Faltam leitos de UTI e ventiladores mecânicos: o jovem será escolhido porque o idoso já viveu muito? O que será considerado como viver muito? Ou o jovem será escolhido porque o idoso não produz mais do ponto de vista financeiro? Quem será o homo sacer desta vez, nessa roleta russa? Quem vale mais? Que vida é a mais importante? Como destaca o filósofo português, José Gil, trata-se não apenas do medo da morte, mas sim da angústia da morte absurda, imprevista, brutal e injusta, que “arrebenta com o sentido e quebra o nexo do mundo”. Antes de combatermos o vírus, é importante combatermos o medo da morte.
Considerando que o Coronavírus é altamente transmissível, e com taxas de letalidade que variam de acordo com a idade da vítima, ou se esta possui outras doenças associadas, ou até se terá condições de ser atendido com meios necessários para permanecer vivo, sair de casa então não ecoaria como um grande risco? Estaríamos então sendo orientados (as) a fazer parte de um experimento, nomeado pelo filósofo brasileiro Vladimir Safatle, de Estado Suicidário, quando somos estimulados a sair de casa? E para aqueles em extrema vulnerabilidade social, em situação de rua, para onde irão? Que casa os abrigará ? Como destaca a filósofa brasileira, Maria C.F. Ferraz, vivemos nessa pandemia “um presente aterrador para o mundo, mas especialmente trágico em um país como o nosso, em que práticas violentas desiguais são há séculos naturalizadas”.
Ficar em casa ou sair? Podemos decidir. Nos tornamos vítimas e ao mesmo tempo perpetradores. Podemos ser contaminados pelo vírus, evoluir com poucos sintomas ou até assintomáticos, ou podemos ter sintomas graves e morrer (seremos as vítimas); ou ainda, podemos transmitir para outras pessoas que estão próximas, e perpetuarmos esta cadeia (seremos os perpetradores). Podemos decidir. Neste momento, nosso corpo toma outro significado: “virou uma arma”, como destaca A. Mbembe.
Para os que sobreviverem, teremos que nos reinventar. Precisamos compreender que historicamente o ser humano vem destruindo tudo de uma forma veloz e absurda, e esse vírus nos obrigou a PARAR. Ficar em casa ou sair? “O imprevisto transforma aquilo que a vontade não soube transformar. Mas agora trata-se de reativar a energia renovável da imaginação”- Franco Berardi.
Para Nietzsche, existe uma sabedoria de vida em aprender com as perdas, com as enfermidades e convalescenças; ressignificar antigos valores, coisas e situações, e reaprender a viver. Tornar-se capaz de “receitar para si mesmo, a saúde em pequenas doses e muito lentamente.”
Não me parece uma “gripezinha” ou um “resfriadinho”. E para você?

José Roberto Tude Melo
Neurocirurgião Pediátrico
Mestre e Doutor em Medicina pela Universidade Federal da Bahia

Referências

1. Agamben G. O Uso dos Corpos. São Paulo: 1.ed Editora BoiTempo, 2017.
2. Berardi FB. Crônica da Psicodeflação (002). São Paulo: editora N-1, 2020.
3. De Sant’Anna DB. Lavar as mãos, descolonizar o futuro (006). São Paulo: editora N-1, 2020.
4. Ferraz MCF. Breve diário pandêmico (10). São Paulo: editora N-1, 2020.
5. Gil J. O Medo (001). São Paulo: editora N-1, 2020.
6. Mbembe A. Necropolítica: biopoder, soberania, estado de exceção, politica de morte. São Paulo: editora N-1, 2018.
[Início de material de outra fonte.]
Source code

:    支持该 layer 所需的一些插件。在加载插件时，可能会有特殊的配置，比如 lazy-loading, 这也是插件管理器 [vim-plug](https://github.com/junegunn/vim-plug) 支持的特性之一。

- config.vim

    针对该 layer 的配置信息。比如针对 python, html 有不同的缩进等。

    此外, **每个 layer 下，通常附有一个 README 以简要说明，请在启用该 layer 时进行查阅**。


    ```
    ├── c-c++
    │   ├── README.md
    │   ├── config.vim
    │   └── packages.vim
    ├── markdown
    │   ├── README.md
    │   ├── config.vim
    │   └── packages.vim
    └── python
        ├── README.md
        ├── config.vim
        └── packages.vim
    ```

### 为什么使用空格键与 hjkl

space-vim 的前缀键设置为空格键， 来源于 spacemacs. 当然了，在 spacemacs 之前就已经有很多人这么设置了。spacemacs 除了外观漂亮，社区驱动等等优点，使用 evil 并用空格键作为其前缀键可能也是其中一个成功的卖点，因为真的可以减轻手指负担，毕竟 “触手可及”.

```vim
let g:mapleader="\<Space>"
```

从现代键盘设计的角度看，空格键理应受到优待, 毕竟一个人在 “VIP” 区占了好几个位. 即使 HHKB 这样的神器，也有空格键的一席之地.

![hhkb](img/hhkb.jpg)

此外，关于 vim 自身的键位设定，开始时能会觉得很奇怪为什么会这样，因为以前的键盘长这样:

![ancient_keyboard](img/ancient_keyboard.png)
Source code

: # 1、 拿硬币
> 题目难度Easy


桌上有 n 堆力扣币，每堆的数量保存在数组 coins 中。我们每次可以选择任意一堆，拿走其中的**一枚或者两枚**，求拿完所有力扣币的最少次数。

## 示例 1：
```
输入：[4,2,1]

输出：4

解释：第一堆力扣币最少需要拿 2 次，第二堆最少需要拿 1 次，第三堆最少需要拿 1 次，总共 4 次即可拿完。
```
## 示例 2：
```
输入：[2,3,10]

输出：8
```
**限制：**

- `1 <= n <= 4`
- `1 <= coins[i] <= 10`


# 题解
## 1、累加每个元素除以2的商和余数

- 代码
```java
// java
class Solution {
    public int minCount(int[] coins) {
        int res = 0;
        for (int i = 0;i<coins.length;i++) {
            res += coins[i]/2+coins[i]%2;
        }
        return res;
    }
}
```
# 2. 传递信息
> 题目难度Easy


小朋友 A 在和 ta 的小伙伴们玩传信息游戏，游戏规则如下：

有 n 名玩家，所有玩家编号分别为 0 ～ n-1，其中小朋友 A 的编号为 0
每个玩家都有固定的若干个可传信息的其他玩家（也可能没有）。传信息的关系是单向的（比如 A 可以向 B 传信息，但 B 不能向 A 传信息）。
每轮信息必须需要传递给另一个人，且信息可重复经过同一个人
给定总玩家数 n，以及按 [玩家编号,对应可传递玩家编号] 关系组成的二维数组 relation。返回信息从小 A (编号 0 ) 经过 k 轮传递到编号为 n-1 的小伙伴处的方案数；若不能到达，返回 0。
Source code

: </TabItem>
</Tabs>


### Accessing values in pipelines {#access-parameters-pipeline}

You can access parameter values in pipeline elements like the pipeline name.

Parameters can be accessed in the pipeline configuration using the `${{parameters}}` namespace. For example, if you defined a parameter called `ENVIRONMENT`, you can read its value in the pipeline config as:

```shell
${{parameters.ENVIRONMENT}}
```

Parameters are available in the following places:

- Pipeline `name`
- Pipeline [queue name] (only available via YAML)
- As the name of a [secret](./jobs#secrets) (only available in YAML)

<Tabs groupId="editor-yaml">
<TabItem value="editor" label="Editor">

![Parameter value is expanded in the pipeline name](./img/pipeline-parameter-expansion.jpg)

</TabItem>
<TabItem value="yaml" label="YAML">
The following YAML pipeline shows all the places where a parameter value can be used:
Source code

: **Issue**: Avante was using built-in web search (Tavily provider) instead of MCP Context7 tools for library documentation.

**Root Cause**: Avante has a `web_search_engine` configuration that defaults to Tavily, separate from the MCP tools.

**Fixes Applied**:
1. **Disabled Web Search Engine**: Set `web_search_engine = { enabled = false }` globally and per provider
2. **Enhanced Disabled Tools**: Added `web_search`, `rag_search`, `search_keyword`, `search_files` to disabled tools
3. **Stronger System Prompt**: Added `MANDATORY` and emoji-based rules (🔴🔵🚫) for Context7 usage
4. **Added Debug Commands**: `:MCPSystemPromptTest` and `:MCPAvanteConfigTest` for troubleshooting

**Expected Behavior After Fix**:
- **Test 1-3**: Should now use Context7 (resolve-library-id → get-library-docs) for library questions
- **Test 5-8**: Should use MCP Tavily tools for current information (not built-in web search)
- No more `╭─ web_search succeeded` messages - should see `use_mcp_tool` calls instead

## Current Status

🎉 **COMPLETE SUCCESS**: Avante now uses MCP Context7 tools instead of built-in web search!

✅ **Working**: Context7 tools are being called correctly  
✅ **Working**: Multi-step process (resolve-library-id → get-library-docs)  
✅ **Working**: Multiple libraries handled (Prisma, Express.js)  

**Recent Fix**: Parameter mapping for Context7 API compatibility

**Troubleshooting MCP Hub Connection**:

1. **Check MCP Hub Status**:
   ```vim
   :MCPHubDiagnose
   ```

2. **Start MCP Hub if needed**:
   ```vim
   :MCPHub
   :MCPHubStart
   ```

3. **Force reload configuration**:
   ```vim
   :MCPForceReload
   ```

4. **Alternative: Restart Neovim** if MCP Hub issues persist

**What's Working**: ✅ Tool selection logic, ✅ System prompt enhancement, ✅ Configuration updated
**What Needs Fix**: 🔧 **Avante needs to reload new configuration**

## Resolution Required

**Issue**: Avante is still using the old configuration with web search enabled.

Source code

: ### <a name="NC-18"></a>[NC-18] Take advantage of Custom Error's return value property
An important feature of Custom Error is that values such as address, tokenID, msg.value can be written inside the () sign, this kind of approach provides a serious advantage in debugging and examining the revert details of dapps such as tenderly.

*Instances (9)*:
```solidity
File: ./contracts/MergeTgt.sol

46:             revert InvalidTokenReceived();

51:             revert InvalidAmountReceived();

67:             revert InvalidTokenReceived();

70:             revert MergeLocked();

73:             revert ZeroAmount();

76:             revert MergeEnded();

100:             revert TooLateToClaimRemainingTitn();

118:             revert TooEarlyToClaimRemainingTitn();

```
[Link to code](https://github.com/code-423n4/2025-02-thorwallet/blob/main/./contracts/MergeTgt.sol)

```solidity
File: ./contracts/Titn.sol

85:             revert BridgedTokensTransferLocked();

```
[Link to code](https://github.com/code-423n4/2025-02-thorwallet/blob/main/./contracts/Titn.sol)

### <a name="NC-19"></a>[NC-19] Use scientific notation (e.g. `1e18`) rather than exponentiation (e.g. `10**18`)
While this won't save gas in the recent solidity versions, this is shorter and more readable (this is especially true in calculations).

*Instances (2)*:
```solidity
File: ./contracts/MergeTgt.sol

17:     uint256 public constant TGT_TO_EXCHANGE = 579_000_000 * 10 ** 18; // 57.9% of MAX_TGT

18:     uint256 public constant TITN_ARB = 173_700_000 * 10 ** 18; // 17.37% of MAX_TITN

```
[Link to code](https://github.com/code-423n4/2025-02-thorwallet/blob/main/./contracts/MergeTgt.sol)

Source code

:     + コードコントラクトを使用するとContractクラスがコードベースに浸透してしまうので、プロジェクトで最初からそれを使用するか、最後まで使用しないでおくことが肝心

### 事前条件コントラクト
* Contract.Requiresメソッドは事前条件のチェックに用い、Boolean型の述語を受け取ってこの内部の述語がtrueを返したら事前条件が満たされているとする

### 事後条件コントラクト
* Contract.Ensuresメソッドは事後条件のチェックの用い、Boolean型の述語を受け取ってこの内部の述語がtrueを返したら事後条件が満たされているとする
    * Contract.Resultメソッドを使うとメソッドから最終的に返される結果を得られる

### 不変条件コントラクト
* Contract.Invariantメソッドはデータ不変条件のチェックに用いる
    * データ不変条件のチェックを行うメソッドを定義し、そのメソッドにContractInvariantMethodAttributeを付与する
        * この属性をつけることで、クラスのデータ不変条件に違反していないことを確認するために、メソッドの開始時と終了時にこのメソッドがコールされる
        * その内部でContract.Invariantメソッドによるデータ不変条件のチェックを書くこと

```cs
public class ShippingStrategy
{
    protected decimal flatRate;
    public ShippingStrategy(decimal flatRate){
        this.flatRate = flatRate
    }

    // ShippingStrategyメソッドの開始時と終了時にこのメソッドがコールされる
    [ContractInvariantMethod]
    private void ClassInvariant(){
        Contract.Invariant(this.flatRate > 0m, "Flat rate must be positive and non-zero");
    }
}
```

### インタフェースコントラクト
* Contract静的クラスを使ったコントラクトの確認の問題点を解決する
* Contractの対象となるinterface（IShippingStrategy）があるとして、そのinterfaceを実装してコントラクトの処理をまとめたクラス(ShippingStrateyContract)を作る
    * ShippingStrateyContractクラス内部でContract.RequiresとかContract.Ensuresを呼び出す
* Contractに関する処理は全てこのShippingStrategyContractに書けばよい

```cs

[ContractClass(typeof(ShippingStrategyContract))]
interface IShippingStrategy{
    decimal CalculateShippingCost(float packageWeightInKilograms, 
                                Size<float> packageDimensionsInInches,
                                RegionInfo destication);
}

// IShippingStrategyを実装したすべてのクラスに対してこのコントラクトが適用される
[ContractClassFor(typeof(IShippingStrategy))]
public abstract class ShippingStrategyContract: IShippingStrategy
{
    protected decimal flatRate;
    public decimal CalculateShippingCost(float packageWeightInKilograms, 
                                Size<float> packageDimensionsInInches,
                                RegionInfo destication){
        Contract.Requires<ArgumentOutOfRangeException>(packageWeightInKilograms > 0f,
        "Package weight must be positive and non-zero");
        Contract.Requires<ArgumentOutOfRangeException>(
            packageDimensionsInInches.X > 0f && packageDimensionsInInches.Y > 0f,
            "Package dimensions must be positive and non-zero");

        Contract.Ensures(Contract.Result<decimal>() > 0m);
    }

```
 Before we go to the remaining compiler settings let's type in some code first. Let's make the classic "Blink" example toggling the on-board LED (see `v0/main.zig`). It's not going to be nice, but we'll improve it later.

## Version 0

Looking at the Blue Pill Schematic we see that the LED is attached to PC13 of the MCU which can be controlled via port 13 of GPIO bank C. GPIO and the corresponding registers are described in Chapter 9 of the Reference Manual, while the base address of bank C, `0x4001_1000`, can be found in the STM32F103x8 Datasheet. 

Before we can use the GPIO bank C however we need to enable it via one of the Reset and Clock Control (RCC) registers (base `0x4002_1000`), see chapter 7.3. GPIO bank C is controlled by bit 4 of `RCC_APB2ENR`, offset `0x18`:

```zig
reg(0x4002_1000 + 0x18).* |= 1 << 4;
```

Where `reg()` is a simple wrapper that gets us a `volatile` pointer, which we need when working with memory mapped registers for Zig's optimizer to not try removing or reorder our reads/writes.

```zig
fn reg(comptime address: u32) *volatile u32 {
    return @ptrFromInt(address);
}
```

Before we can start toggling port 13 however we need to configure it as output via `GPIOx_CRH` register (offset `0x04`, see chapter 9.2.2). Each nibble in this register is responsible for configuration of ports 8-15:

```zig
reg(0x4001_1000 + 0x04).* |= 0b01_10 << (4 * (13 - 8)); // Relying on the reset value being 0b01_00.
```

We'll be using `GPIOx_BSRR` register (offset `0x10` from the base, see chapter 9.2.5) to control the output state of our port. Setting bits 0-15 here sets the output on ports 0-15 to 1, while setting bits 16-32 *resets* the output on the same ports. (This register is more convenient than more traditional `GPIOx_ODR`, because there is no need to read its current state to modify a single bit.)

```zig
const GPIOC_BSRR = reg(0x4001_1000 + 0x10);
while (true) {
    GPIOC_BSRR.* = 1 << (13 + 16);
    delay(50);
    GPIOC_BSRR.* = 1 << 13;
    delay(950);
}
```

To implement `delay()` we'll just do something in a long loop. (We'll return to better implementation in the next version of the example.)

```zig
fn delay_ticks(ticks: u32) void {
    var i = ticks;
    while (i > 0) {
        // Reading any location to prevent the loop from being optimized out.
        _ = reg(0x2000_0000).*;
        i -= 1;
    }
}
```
7. Mbembe A. Pandemia democratizou poder de matar. Acesso em 31/03/2020.
Disponível em: https://www1.folha.uol.com.br/mundo/2020/03/pandemia-democratizou-poder-de-matar-diz-autor-da-teoria-da-necropolitica.shtml

8.Nietzsche F. Humano, demasiado humano. São Paulo: editora Companhia das Letras, 2019.

9.Safatle V. Bem vindo ao Estado Suicidário (004). São Paulo: editora N-1, 2020.